Только они двое имели право взвешивать собранный хлопок. Так что если они оказывались где-то в глубине поля, можно было сделать перерыв, пока они доберутся до прицепа. Возле прицепа их не оказалось, и мне пришла в голову мысль слегка вздремнуть.
Спруилы собрались у другого конца прицепа, в тени. Они сидели на своих набитых хлопком мешках отдыхая, и все смотрели на Трота, который, насколько я мог видеть, не передвинулся за целый день и на десять футов.

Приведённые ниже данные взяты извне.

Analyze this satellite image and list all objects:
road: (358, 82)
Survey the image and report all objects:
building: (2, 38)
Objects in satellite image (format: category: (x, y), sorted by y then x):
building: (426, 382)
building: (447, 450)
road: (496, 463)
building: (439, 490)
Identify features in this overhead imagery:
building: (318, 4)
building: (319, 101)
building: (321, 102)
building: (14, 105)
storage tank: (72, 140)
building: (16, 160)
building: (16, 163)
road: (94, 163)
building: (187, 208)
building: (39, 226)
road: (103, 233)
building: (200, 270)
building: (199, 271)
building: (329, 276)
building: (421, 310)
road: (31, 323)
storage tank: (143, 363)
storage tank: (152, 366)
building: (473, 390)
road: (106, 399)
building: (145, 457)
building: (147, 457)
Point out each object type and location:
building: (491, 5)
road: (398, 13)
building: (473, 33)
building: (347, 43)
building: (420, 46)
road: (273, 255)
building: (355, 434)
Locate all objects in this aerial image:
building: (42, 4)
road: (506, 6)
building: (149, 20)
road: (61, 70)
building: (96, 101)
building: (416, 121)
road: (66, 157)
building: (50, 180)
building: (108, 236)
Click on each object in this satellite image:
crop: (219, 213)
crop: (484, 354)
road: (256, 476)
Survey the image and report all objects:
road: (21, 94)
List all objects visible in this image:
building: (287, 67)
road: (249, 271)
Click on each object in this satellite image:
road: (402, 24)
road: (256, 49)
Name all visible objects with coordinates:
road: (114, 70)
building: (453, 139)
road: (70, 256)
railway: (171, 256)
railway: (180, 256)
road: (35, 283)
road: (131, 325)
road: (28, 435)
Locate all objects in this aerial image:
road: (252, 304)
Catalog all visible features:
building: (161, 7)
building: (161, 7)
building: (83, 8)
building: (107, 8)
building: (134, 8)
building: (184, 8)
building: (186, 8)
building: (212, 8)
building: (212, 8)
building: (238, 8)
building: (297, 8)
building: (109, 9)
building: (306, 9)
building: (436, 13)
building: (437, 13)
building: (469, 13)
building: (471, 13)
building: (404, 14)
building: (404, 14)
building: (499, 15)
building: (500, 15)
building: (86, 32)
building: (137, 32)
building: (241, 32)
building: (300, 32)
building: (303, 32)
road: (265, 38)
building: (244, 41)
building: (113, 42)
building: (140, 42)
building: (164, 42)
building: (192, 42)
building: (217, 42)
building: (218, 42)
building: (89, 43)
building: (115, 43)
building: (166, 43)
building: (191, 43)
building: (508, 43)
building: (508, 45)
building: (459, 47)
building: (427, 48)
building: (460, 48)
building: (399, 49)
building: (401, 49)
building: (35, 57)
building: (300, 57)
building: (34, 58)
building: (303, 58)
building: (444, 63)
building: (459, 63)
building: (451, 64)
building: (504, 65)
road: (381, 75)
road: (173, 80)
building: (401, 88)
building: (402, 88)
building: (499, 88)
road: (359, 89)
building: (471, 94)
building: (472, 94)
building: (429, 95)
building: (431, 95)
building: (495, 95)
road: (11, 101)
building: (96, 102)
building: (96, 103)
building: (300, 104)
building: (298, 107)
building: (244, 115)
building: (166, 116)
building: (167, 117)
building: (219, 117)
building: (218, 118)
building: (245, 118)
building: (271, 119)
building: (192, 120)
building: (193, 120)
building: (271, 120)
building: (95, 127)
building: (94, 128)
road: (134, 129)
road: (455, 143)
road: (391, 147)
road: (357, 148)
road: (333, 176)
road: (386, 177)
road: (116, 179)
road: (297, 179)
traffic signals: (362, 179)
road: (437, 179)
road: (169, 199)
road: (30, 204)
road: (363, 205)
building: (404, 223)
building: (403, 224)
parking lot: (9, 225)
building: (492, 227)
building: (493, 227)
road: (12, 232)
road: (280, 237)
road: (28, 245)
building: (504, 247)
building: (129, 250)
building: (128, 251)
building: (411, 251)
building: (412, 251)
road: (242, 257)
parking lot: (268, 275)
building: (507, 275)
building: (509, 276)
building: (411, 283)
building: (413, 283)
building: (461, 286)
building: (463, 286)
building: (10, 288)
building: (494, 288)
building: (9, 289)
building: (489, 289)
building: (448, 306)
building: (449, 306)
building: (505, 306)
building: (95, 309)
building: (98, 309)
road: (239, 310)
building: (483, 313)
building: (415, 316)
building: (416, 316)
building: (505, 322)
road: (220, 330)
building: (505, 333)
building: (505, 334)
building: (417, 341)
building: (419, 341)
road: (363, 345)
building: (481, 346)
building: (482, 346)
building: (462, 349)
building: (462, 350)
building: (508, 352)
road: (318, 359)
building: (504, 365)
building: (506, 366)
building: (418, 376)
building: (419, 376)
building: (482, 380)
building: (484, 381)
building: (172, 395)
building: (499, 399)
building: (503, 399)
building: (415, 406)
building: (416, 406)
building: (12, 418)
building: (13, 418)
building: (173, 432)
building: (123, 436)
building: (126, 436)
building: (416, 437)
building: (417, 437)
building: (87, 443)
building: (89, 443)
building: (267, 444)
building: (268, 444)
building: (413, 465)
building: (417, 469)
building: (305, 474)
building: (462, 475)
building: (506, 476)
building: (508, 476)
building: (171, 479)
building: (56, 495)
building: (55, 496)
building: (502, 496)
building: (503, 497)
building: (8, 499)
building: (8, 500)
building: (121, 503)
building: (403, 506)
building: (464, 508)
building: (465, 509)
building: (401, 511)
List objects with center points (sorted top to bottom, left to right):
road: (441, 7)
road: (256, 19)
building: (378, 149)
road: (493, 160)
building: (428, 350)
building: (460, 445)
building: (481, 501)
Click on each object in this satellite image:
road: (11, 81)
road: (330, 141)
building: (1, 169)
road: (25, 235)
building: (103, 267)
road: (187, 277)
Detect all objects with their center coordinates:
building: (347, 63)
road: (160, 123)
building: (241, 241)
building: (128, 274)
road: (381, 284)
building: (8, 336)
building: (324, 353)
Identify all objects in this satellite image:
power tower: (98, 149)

Я освободился от наплечной лямки, сбросил мешок и подошел к ним.
– Привет, - сказал кто-то из Спруилов.
– Как Трот? - спросил я.
– Кажись, в порядке, - ответил мистер Спруил. Они закусывали крекерами и венскими сосисками - лучшая закуска для тех, кто работает в поле. Рядом с Тротом сидела Тэлли, которая меня вообще игнорировала.
– У тебя есть что-нибудь пожрать, парень? - вдруг спросил Хэнк, блеснув в мою сторону глазами.
Я был слишком удивлен этим вопросом и ничего не ответил. Миссис Спруил покачала головой и уставилась в землю.
– Так есть или нет? - повторил Хэнк, переместившись, чтобы смотреть мне прямо в лицо.
– Э-э-э… нет, - только и сумел я произнести.
– Ты хотел сказать «Нет, сэр», не так ли? - злобно произнес он.
– Кончай, Хэнк, - сказала Тэлли. Остальные члены семейства как бы ничего не слышали. И все сидели, опустив головы.
– Нет, сэр, - сказал я.
– Нет, сэр, - что? - Голос Хэнка прозвучал еще резче. Было ясно, что ему нравится затевать ссоры. И Спруилы, видимо, не раз были тому свидетелями.